To produce mini-brains in the laboratory to study and treat neurological diseases such as autism or schizophrenia. Yes, what was a chimera until a few years ago could now come true.
And to make it possible is a research carried out by a team led by the Italian researcher Paola Arlotta, professor at the Department of Stem Cells and Regenerative Biology at Harvard. The study, published a few days ago by the scientific journal “Nature”, shows how the first obstacle to the creation of small organoids useful for in vitro scientific experimentation has been overcome.

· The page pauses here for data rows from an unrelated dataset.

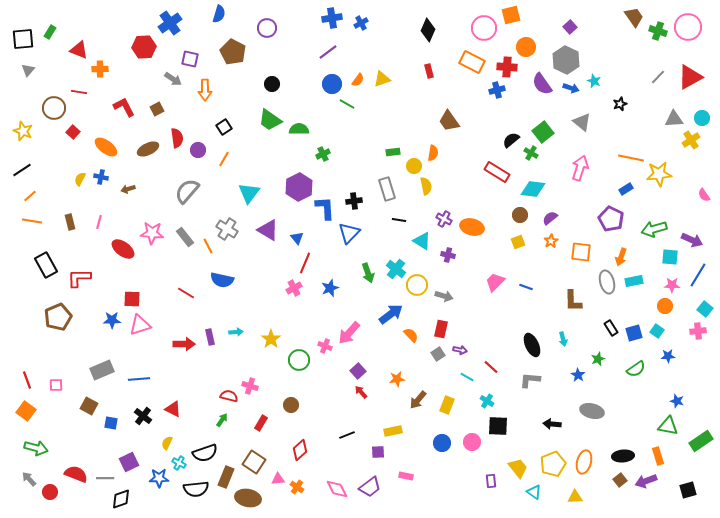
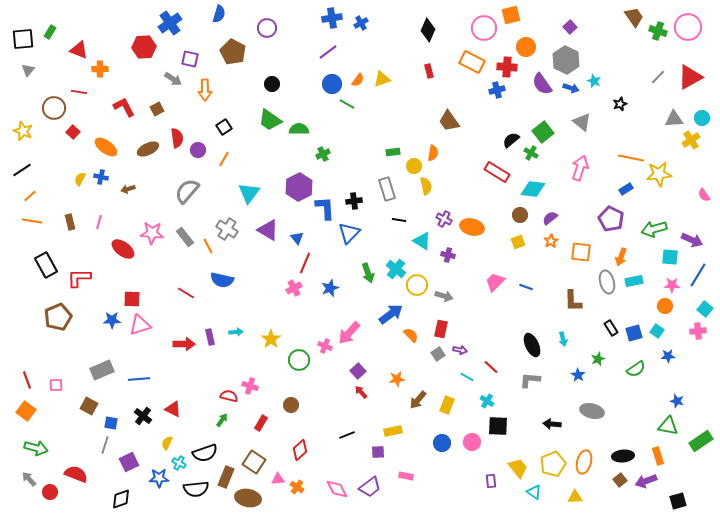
gray line at (105, 478): moved 33 px up; rotated 72 degrees counterclockwise
black square at (688, 490): moved 10 px left, 11 px down
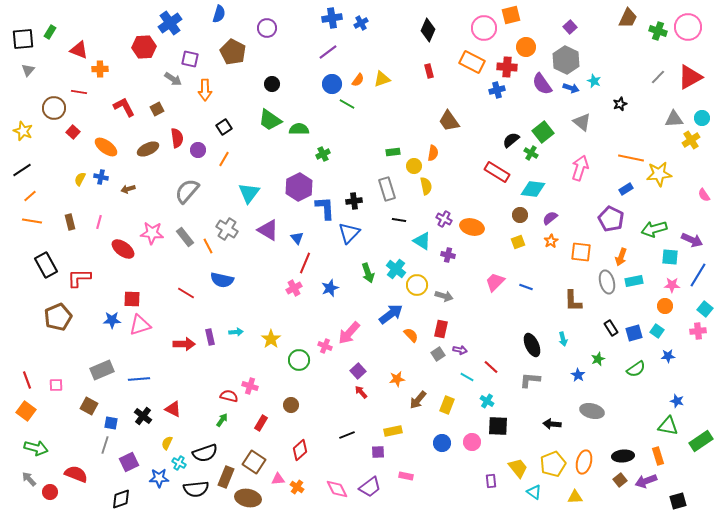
brown trapezoid at (634, 17): moved 6 px left, 1 px down; rotated 60 degrees clockwise
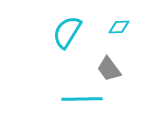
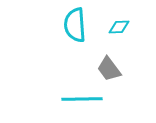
cyan semicircle: moved 8 px right, 7 px up; rotated 36 degrees counterclockwise
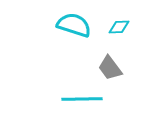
cyan semicircle: moved 1 px left; rotated 112 degrees clockwise
gray trapezoid: moved 1 px right, 1 px up
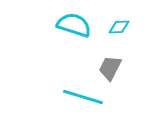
gray trapezoid: rotated 64 degrees clockwise
cyan line: moved 1 px right, 2 px up; rotated 18 degrees clockwise
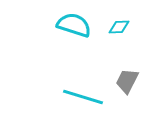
gray trapezoid: moved 17 px right, 13 px down
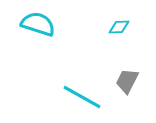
cyan semicircle: moved 36 px left, 1 px up
cyan line: moved 1 px left; rotated 12 degrees clockwise
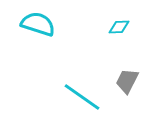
cyan line: rotated 6 degrees clockwise
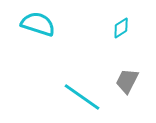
cyan diamond: moved 2 px right, 1 px down; rotated 30 degrees counterclockwise
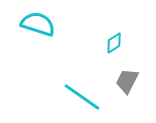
cyan diamond: moved 7 px left, 15 px down
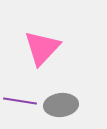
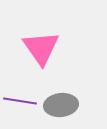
pink triangle: moved 1 px left; rotated 18 degrees counterclockwise
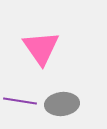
gray ellipse: moved 1 px right, 1 px up
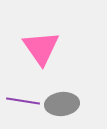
purple line: moved 3 px right
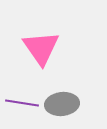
purple line: moved 1 px left, 2 px down
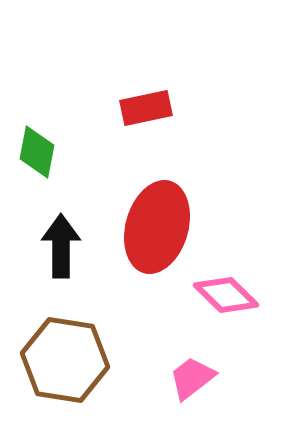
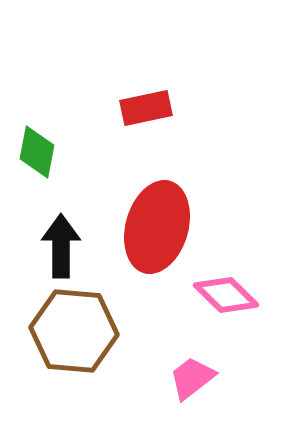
brown hexagon: moved 9 px right, 29 px up; rotated 4 degrees counterclockwise
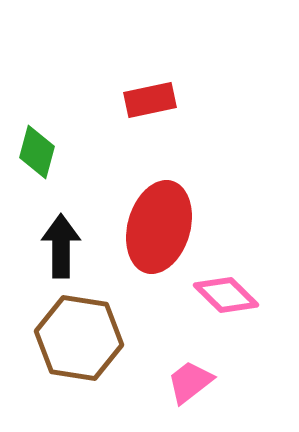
red rectangle: moved 4 px right, 8 px up
green diamond: rotated 4 degrees clockwise
red ellipse: moved 2 px right
brown hexagon: moved 5 px right, 7 px down; rotated 4 degrees clockwise
pink trapezoid: moved 2 px left, 4 px down
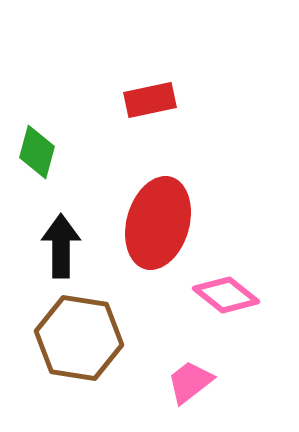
red ellipse: moved 1 px left, 4 px up
pink diamond: rotated 6 degrees counterclockwise
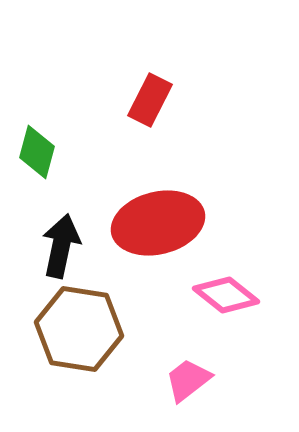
red rectangle: rotated 51 degrees counterclockwise
red ellipse: rotated 60 degrees clockwise
black arrow: rotated 12 degrees clockwise
brown hexagon: moved 9 px up
pink trapezoid: moved 2 px left, 2 px up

In practice, according to the Italian researcher, it has been possible to create mini-brains that have the same characteristics allowing an experiment that starts from the same points in common. These small organs grow in test tubes, generated by stem cells, and until now they have each developed with different characteristics. The uniformity of the cells, however, is the fundamental requirement to carry out effective tests.
And it is here that the team led by Arlotta intervened, creating a truly effective method to donate that uniformity to all the organids created in test tubes. “In this study we demonstrate that an organoid model of the dorsal forebrain can reliably generate a rich diversity of cell types appropriate for the human cerebral cortex – says the study published in Nature – We performed an analysis of the sequencing of RNA of 166,242 cells isolated from 21 individual organs, finding that 95% of the organs generates a virtually indistinguishable compendium of cell types, following trajectories of similar development and with a degree of variability from organ to organ comparable to that of individual endogenous brains”.

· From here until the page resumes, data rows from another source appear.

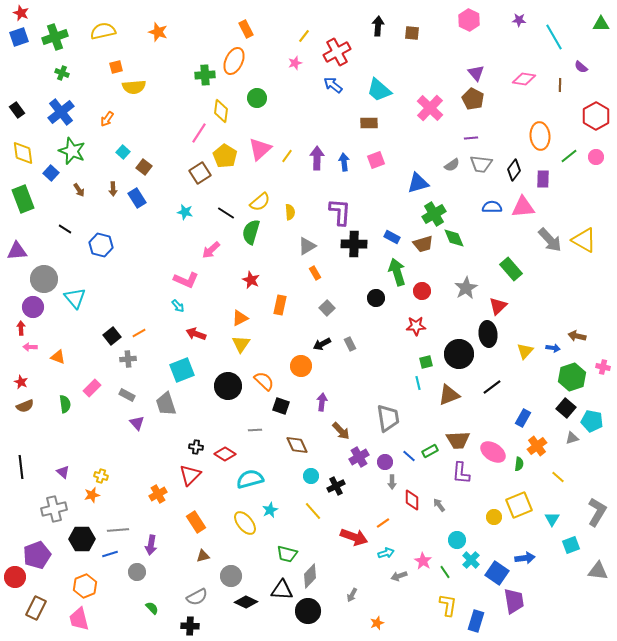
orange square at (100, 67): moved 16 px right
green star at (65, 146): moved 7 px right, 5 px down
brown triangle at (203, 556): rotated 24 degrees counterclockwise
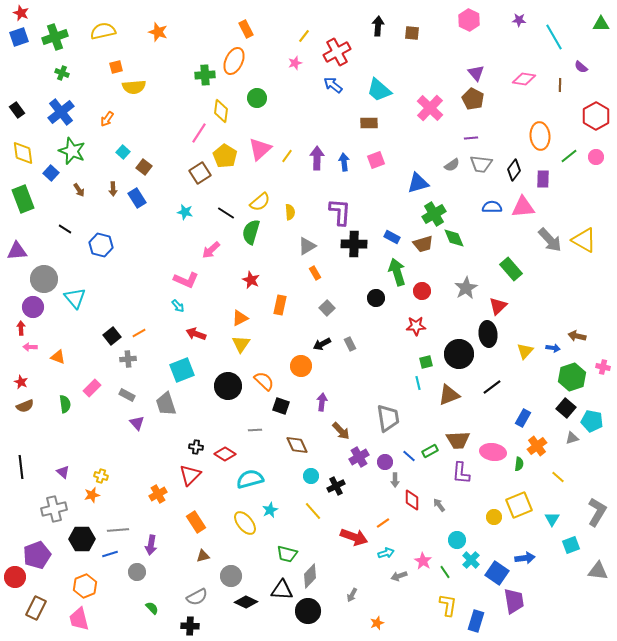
pink ellipse at (493, 452): rotated 25 degrees counterclockwise
gray arrow at (392, 482): moved 3 px right, 2 px up
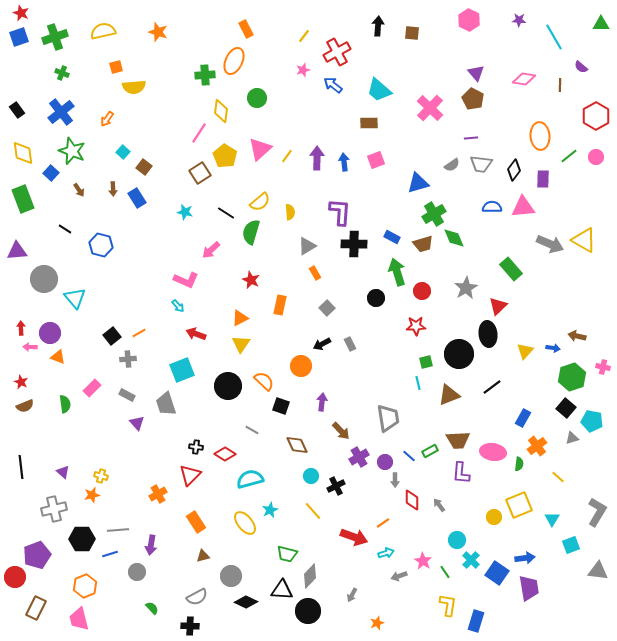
pink star at (295, 63): moved 8 px right, 7 px down
gray arrow at (550, 240): moved 4 px down; rotated 24 degrees counterclockwise
purple circle at (33, 307): moved 17 px right, 26 px down
gray line at (255, 430): moved 3 px left; rotated 32 degrees clockwise
purple trapezoid at (514, 601): moved 15 px right, 13 px up
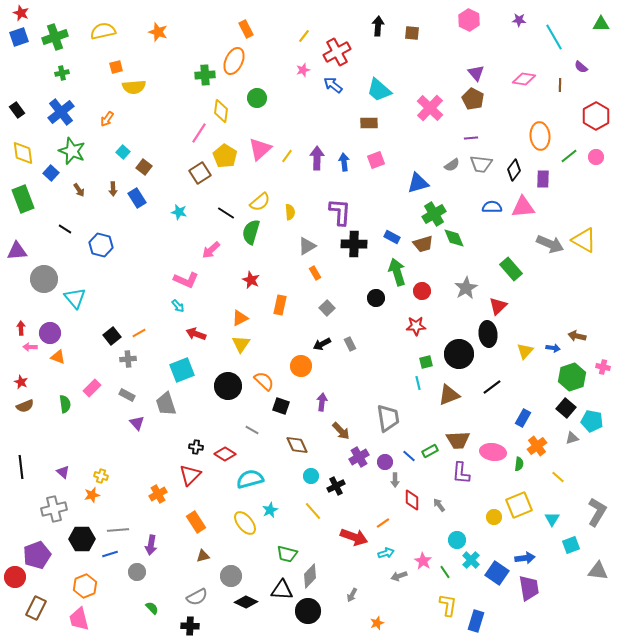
green cross at (62, 73): rotated 32 degrees counterclockwise
cyan star at (185, 212): moved 6 px left
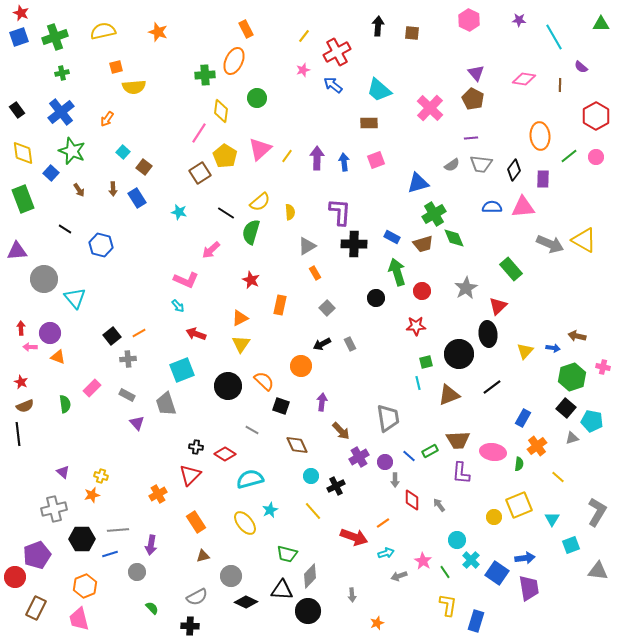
black line at (21, 467): moved 3 px left, 33 px up
gray arrow at (352, 595): rotated 32 degrees counterclockwise
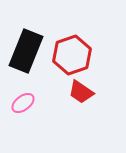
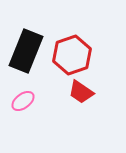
pink ellipse: moved 2 px up
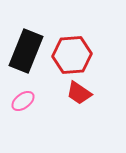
red hexagon: rotated 15 degrees clockwise
red trapezoid: moved 2 px left, 1 px down
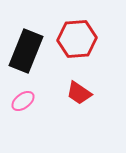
red hexagon: moved 5 px right, 16 px up
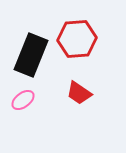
black rectangle: moved 5 px right, 4 px down
pink ellipse: moved 1 px up
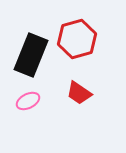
red hexagon: rotated 12 degrees counterclockwise
pink ellipse: moved 5 px right, 1 px down; rotated 10 degrees clockwise
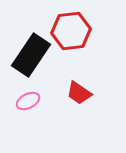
red hexagon: moved 6 px left, 8 px up; rotated 9 degrees clockwise
black rectangle: rotated 12 degrees clockwise
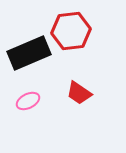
black rectangle: moved 2 px left, 2 px up; rotated 33 degrees clockwise
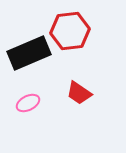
red hexagon: moved 1 px left
pink ellipse: moved 2 px down
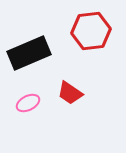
red hexagon: moved 21 px right
red trapezoid: moved 9 px left
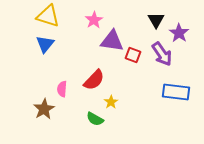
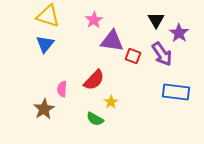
red square: moved 1 px down
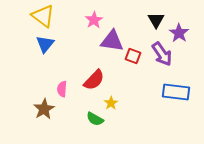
yellow triangle: moved 5 px left; rotated 20 degrees clockwise
yellow star: moved 1 px down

The development team: (from left) Joshua Levin, Xian Adiconis, Paola Arlotta, Aviv Regev, Silvia Velasco, Amanda Kedaigle and Marina Rocha. Credits: Rose Lincoln/Harvard Staff Photographer
This new method developed by the University of Harvard will give new impetus to the study in the laboratory allowing to study in more detail the process of development of brain or neurological diseases by highlighting the specific genetic characteristics that cause these diseases.